▶ **Selected text**
------------
Charles Darwin and the Theory of Natural Selection

Charles Darwin’s book, The Origin of the Species (1859), was “‘one long argument’ . . . for evolution and natural selection” (Brown, 2007, p. 68). Darwin had provided biology with its principal theoretical backbone, the evolution of organisms by means of natural selection. Of course, it took time before biologists and other scientists came to accept his conclusions. One reason for that lag was the state of biology before Darwin.


By the end of the 18th century, biologists struggled to interpret the new evidence accumulating yearly. Some argued that the close fit between organism and environment could only result from divine design. Others countered that organisms changed but did so in order to better match the requirements of their unique environments. Lamarck famously argued that species changed according to their own efforts during their lifetimes and then somehow passed those improvements onto their offspring. For example, he held that as ancestral giraffes stretched their necks more and more over many generations in order to eat higher and higher vegetation they somehow passed those successive neck stretchings from parent to offspring. Embryologists discovered the process of differentiation: early embryonic forms of many obviously divergent species closely resembled each other. But, as they developed, they diverged sharply from each other until they closely resembled their adult forms.
Darwin was well aware of the current state of knowledge about nature, physical and biological, before he ever set foot on the HMS Beagle. After he returned to England nearly five years later, he was still far from ready to set down any coherent thoughts about evolution. The idea for natural selection did not come to him until after he had read Thomas Malthus’s essay on how the external limiters (e.g., wars and famines) to unchecked human population growth. Darwin quickly realized that all animals and plants, too, were subject to similar limits. Competition, or what he termed natural selection, was the key to organismic evolution. How he gradually arrived at that conclusion is the next topic.
------------
▶ **Exercise data**
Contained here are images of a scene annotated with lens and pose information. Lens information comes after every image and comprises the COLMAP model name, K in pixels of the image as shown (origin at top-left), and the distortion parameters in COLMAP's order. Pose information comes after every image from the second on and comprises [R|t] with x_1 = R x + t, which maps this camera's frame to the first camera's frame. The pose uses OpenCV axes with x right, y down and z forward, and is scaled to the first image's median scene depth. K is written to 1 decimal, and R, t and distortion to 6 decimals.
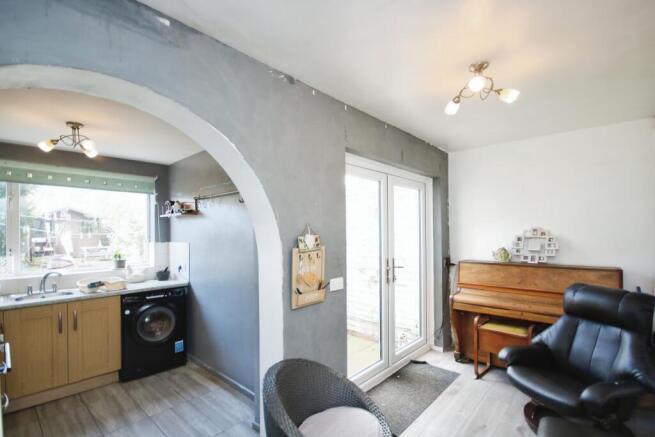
lens RADIAL K [[306.2, 0, 330.6], [0, 306.2, 229.4], [0, 0, 1]] dist [-0.000847, -0.000325]
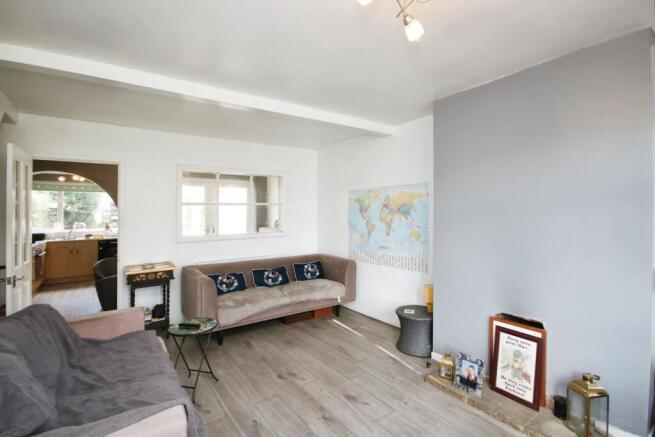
lens RADIAL K [[309.1, 0, 326.9], [0, 309.1, 206.4], [0, 0, 1]] dist [-0.000554, -0.000161]
pose [[0.974139, -0.009454, -0.225754, 1.298135], [0.007866, 0.999938, -0.007933, -0.000916], [0.225815, 0.005952, 0.974152, -0.732008]]
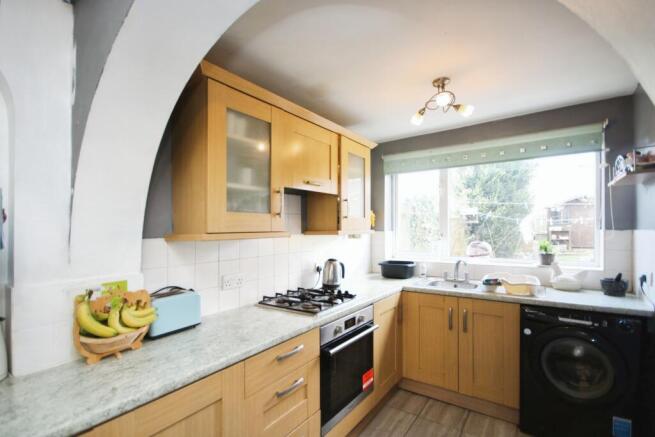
lens RADIAL K [[306.2, 0, 330.6], [0, 306.2, 229.4], [0, 0, 1]] dist [-0.000847, -0.000325]
pose [[0.117981, 0.010797, -0.992957, -0.041816], [0.021863, 0.999670, 0.013467, 0.024099], [0.992775, -0.023298, 0.117706, 0.446547]]
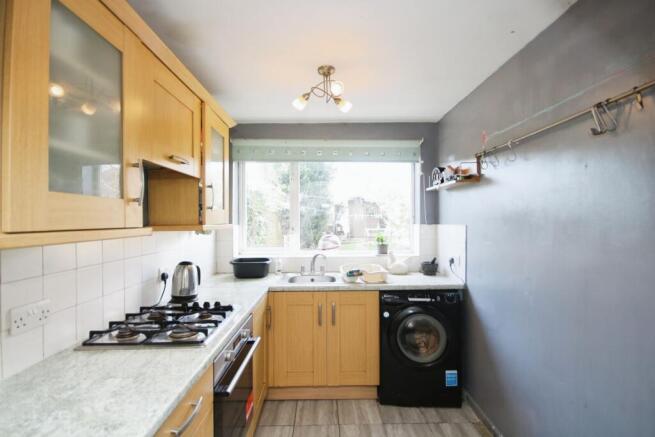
lens RADIAL K [[305.3, 0, 327.2], [0, 305.3, 223.7], [0, 0, 1]] dist [-0.001002, -0.000101]
pose [[0.679456, 0.017664, -0.733503, -0.189745], [0.004405, 0.999594, 0.028152, 0.020312], [0.733703, -0.022360, 0.679102, 0.343930]]
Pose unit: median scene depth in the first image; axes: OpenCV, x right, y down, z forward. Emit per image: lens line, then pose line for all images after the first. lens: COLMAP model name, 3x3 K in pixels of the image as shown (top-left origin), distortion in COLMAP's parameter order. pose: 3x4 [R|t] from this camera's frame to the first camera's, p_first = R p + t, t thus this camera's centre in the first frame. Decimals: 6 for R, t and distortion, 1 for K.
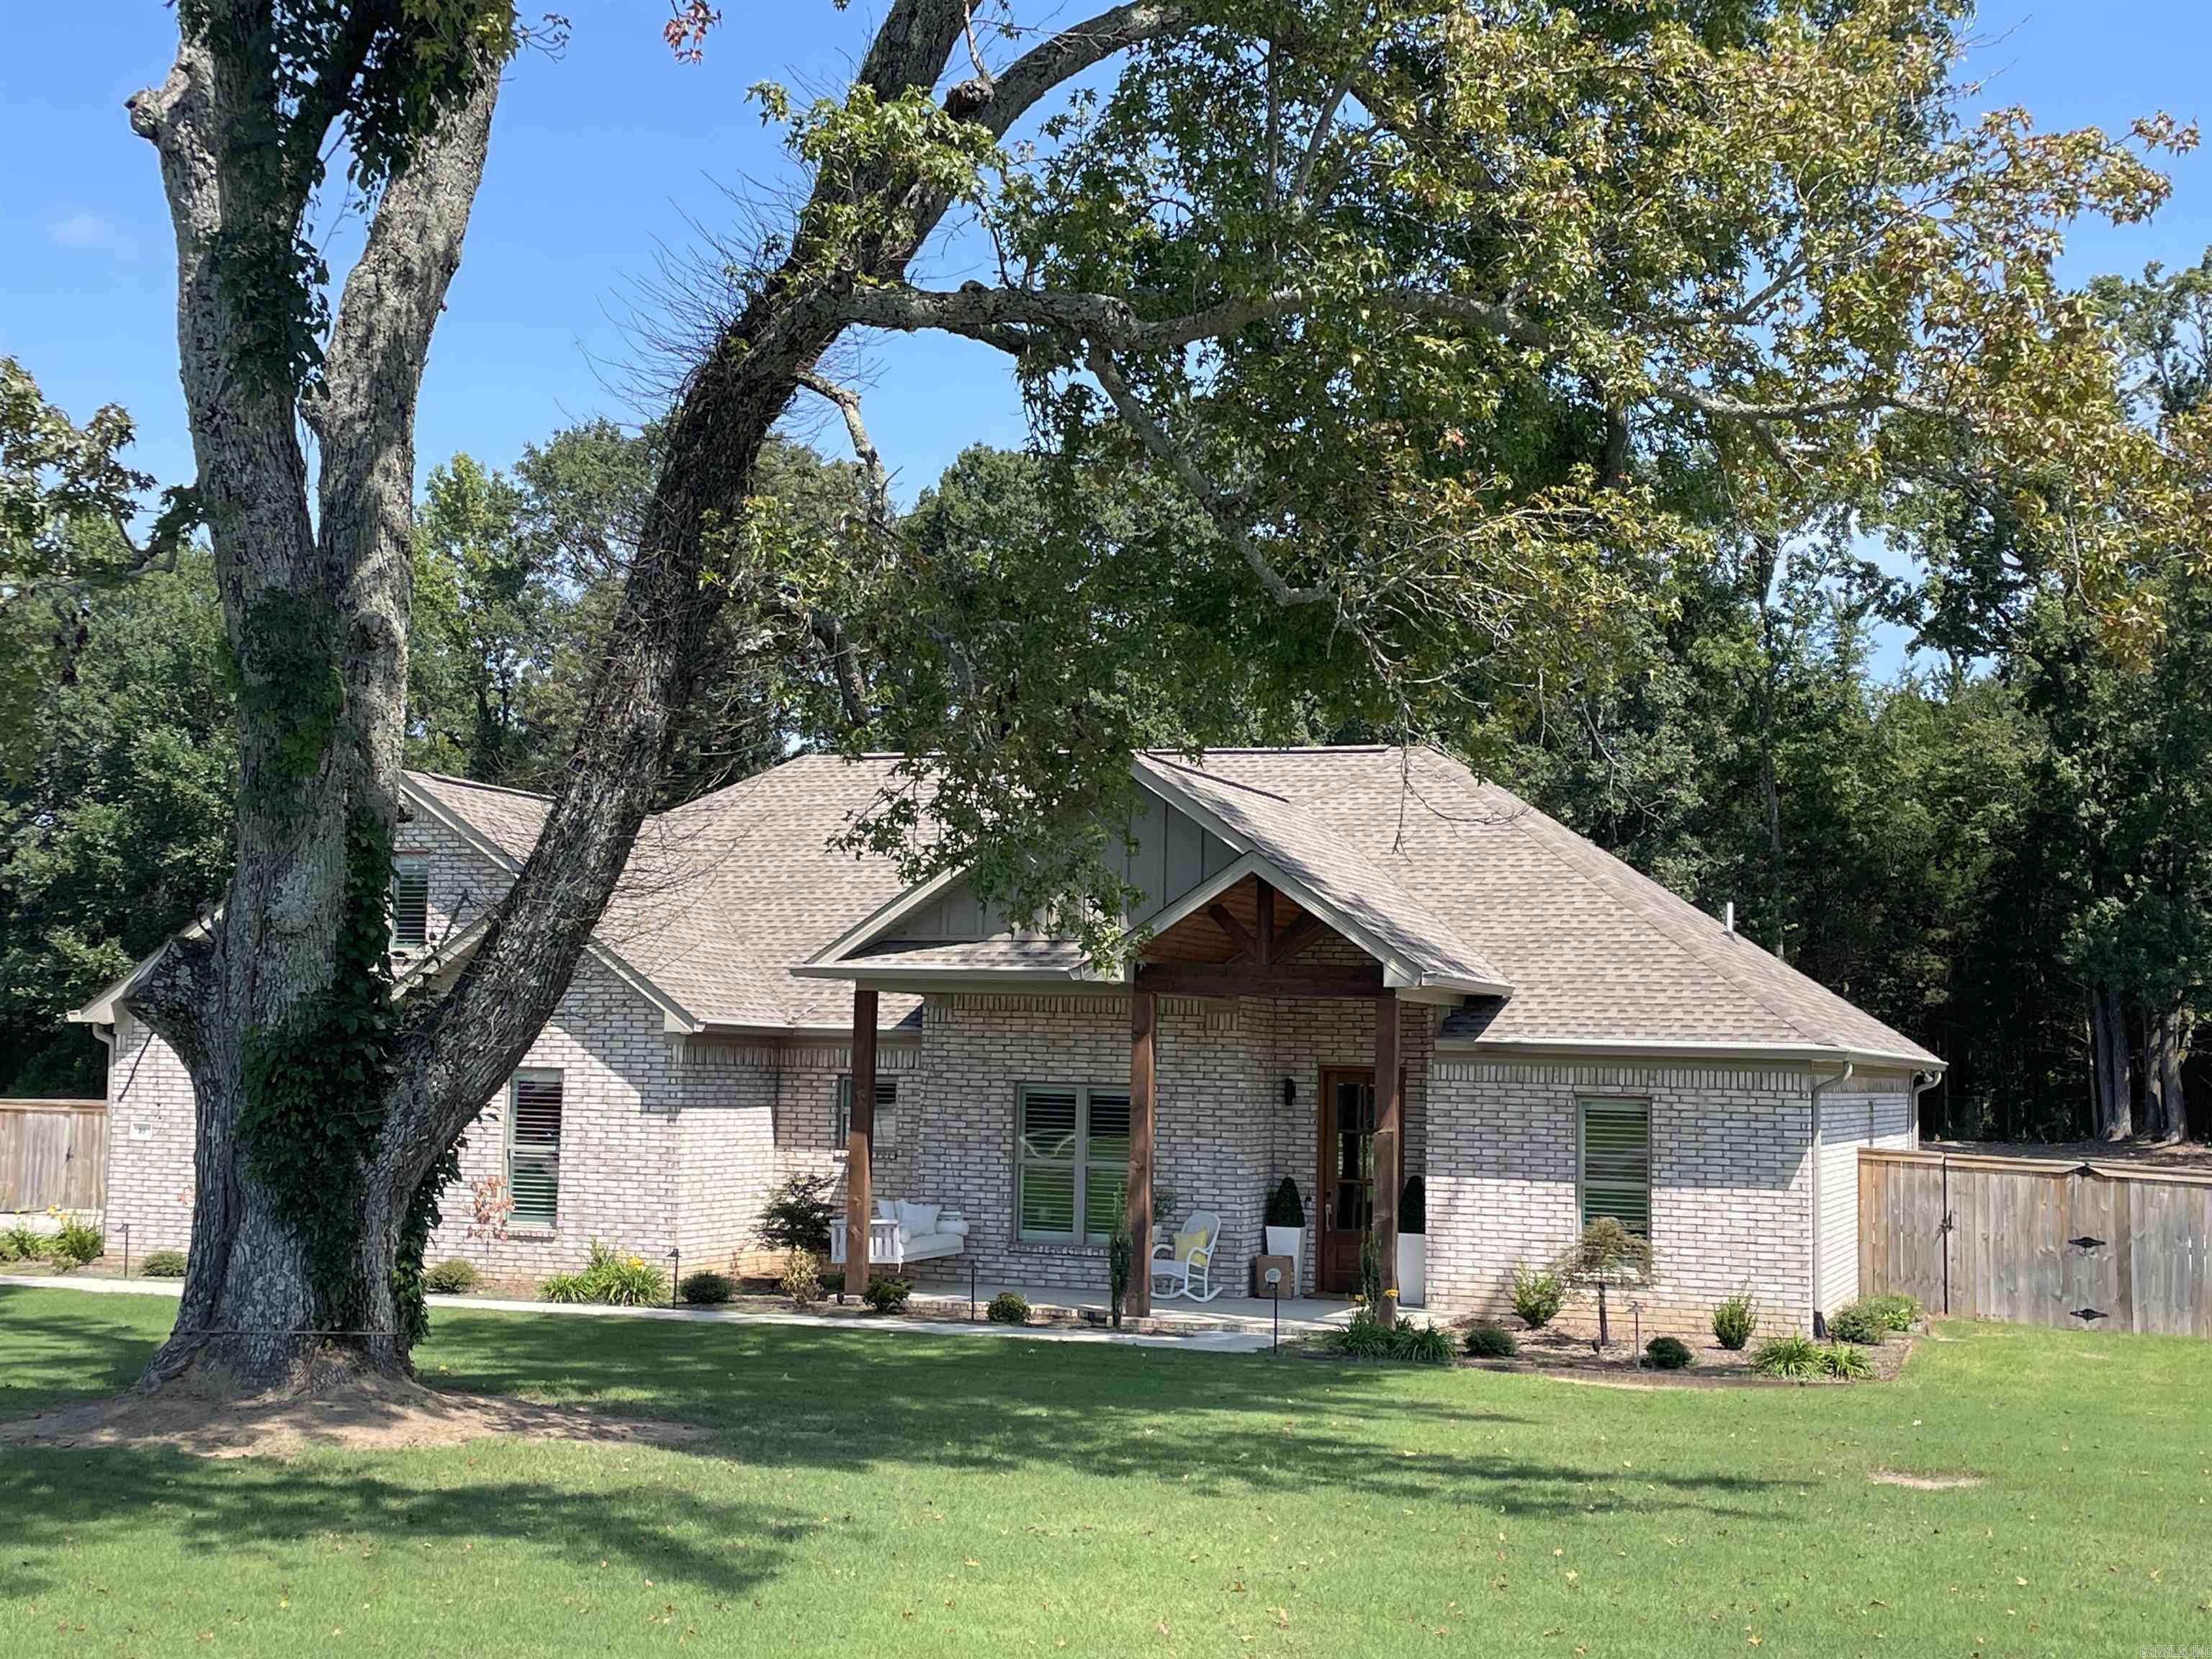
------------
▶ **What to work on**
A. Summarize the Darwin passage in two sentences.
B. Copy everything in the Darwin passage from "Charles Darwin and" down to "biology before Darwin.".
Work only from the Darwin passage.

▶ **Answers for the exercise**
A. Darwin's 1859 book gave biology its theoretical backbone, the evolution of organisms by natural selection, but acceptance took time partly because of the state of biology before him, when some attributed the fit between organism and environment to divine design and Lamarck held that species passed on improvements gained through their own efforts. The idea of natural selection came to Darwin only after he read Thomas Malthus's essay and realized that all animals and plants faced limits similar to those on human population growth, making competition the key to organismic evolution.

B.
Charles Darwin and the Theory of Natural Selection

Charles Darwin’s book, The Origin of the Species (1859), was “‘one long argument’ . . . for evolution and natural selection” (Brown, 2007, p. 68). Darwin had provided biology with its principal theoretical backbone, the evolution of organisms by means of natural selection. Of course, it took time before biologists and other scientists came to accept his conclusions. One reason for that lag was the state of biology before Darwin.